SECOND LESSON: Liberal democracy leads to fascism as surely as any other process of social development. Dimitrov’s defense of liberal democracy was essentially a defense of the roots of fascism. In every case, it led to disastrous results. In France and Spain, popular front governments severely handicapped the workers’ struggle against fascism.

THIRD LESSON: The only alternative to fascism is communism. It follows that only communists can lead the struggle to defeat fascism. We have seen how both liberals and conservatives paved the way for fascism and joined the fascist governments.

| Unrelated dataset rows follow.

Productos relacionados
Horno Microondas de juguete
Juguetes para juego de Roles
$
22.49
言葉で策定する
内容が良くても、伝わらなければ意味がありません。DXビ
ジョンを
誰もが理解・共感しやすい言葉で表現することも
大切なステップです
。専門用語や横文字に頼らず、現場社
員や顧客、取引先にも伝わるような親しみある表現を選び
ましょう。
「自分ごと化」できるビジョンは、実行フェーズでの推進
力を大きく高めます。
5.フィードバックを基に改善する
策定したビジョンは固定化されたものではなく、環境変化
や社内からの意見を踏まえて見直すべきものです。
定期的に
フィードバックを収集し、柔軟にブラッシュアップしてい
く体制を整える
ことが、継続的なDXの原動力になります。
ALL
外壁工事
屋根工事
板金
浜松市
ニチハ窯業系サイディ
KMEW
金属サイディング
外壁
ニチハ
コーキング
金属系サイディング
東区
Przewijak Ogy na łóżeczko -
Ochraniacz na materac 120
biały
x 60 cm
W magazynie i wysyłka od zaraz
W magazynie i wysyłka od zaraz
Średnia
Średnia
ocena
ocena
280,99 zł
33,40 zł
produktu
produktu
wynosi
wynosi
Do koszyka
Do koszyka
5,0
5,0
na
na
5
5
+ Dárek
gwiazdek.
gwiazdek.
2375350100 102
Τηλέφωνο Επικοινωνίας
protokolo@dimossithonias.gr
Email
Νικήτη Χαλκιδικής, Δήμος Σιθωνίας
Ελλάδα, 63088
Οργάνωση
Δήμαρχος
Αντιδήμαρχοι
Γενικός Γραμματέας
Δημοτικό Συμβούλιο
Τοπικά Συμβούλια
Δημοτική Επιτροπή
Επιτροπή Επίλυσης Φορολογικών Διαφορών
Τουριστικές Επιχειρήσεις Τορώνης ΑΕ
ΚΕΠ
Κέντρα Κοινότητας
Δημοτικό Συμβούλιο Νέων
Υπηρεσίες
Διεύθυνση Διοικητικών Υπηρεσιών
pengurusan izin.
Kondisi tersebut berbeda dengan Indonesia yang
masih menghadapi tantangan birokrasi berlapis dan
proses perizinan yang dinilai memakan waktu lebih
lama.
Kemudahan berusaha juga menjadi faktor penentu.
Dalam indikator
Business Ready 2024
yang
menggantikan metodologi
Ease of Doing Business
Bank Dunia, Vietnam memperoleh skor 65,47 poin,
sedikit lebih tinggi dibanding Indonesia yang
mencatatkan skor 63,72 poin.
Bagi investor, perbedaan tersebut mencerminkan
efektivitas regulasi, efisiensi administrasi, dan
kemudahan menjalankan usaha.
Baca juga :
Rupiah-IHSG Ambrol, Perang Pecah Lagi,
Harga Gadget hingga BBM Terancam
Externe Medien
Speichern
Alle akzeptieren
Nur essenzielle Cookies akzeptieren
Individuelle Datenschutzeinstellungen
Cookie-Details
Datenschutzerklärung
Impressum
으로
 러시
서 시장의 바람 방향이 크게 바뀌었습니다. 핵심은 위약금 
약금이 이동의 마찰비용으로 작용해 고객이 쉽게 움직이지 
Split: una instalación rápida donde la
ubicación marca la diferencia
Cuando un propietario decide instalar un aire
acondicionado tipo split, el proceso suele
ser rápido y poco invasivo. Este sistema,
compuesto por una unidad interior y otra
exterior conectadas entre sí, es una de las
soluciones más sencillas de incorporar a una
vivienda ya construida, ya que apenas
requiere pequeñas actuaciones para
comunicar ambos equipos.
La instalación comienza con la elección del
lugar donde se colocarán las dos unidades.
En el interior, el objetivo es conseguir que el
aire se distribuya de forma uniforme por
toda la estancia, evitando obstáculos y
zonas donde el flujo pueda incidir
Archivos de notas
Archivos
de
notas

We have seen how revisionist social democrats caved in to fascism at every turn, apologized for it, and even preferred it to the “Bolshevik menace.”

Even after fascism was defeated in World War II, the problem was that capitalism remained—decadent monopoly capitalism. The fascist weed was cut down, but its roots remained to sprout new varieties in the postwar world. As long as capitalism exists, fascism will inevitably spring up out of liberal democracy in crisis.

In this critical period, the working class is faced with a stark choice between two paths. One follows the bosses into the hell of war and fascism. The other is the path of communist revolution. It’s the road to smashing capitalism and building an egalitarian society led by and for the working class.